## Provided text:

━━━━━━

On the volume conjecture for polyhedra

Abstract

We formulate a generalization of the volume conjecture for planar graphs. Denoting by \(\langle \Gamma , c \rangle ^{\mathrm {U}}\) the Kauffman bracket of the graph \(\Gamma \) whose edges are decorated by real “colors” c, the conjecture states that, under suitable conditions, certain evaluations of \(\langle \Gamma ,\lfloor kc \rfloor \rangle ^{\mathrm {U}}\) grow exponentially as \(k\rightarrow \infty \) and the growth rate is the volume of a truncated hyperbolic hyperideal polyhedron whose one-skeleton is \(\Gamma \) (up to a local modification around all the vertices) and with dihedral angles given by c. We provide evidence for it, by deriving a system of recursions for the Kauffman brackets of planar graphs, generalizing the Gordon–Schulten recursion for the quantum 6j-symbols. Assuming that \(\langle \Gamma ,\lfloor kc \rfloor \rangle ^{\mathrm {U}}\) does grow exponentially these recursions provide differential equations for the growth rate, which are indeed satisfied by the volume (the Schläfli equation); moreover, any small perturbation of the volume function that is still a solution to these equations, is a perturbation by an additive constant. In the appendix we also provide a proof outlined elsewhere of the conjecture for an infinite family of planar graphs including the tetrahedra.

Appendix 1: Proof of Theorem 1.4

1.1 Volumes of hyperideal hyperbolic tetrahedra

In Murakami and Yano [17] found a formula for the hyperbolic volume of a hyperbolic compact tetrahedron and the formula was later shown by Ushijima to hold also for truncated tetrahedra (i.e. the compact polyhedra obtained by truncating hyperideal tetrahedra as explained in Sect. 1.2). We now recall this formula.

With the notation of Example 2.2 for the dihedral angles of a tetrahedron, let A, B, C and \(A',B',C'\) be respectively \(-\exp (-\mathbf i\alpha ),-\exp (-\mathbf i\beta ),-\exp (-\mathbf i\gamma )\) and \(-\exp (-\mathbf i\alpha ')\), \(-\exp (-\mathbf i\beta ')\), \(-\exp (-\mathbf i\gamma ')\).¹ Let \(\mathrm {Li}_2(z):=\int _0^z \frac{\log (1-t)}{-t}\mathrm {d}t=\sum _{n>0}\frac{z^n}{n^2}\) be the dilogarithm function (well-defined on \(\mathbb {C}\setminus [1,\infty )\)) and \(\Lambda (x):=\int _0^x -\log |2\sin t|\, \mathrm {d}t\). Define

$$\begin{aligned}&\displaystyle U(z):=\frac{1}{2}\big (\mathrm {Li}_2(z)+\mathrm {Li}_2(zABA'B')+\mathrm {Li}_2(zACA'C')+\mathrm {Li}_2(zBCB'C')\nonumber \\&\displaystyle \qquad \qquad \qquad \qquad \quad -\,\mathrm {Li}_2(-zABC)-\mathrm {Li}_2(-zAB'C')-\mathrm {Li}_2(-zA'BC')-\mathrm {Li}_2(-zA'B'C) \big )\nonumber \\ \end{aligned}$$

(14)

━━━━━━

## Description of the task:
In the text on the volume conjecture for polyhedra, which recursion do the derived recursions for Kauffman brackets of planar graphs generalize?

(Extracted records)
━━━━━━

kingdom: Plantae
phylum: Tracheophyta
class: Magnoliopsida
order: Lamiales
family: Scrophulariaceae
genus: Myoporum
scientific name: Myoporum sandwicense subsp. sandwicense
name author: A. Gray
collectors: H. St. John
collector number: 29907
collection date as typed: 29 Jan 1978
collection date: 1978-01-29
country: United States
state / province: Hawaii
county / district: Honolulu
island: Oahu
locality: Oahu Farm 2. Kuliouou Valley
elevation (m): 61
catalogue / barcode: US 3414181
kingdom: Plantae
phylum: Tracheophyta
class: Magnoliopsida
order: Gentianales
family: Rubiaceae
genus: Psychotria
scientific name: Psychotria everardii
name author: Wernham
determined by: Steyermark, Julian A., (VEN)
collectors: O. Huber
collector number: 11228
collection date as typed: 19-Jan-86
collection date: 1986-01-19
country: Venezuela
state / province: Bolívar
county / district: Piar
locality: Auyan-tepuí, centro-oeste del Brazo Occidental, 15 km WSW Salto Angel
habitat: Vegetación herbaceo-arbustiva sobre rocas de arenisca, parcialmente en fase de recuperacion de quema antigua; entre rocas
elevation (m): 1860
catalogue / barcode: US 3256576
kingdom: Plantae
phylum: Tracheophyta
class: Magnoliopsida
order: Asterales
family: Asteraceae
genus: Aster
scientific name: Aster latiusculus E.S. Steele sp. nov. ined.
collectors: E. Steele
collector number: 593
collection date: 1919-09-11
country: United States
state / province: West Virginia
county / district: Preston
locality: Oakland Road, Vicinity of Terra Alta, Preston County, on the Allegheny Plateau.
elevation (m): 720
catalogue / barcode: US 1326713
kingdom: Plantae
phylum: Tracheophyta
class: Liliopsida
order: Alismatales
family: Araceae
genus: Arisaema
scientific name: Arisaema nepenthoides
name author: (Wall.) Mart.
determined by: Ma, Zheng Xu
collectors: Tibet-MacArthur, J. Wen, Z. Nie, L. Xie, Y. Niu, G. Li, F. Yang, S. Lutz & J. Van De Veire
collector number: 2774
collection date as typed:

━━━━━━

## Response below:
The Gordon–Schulten recursion for the quantum 6j-symbols.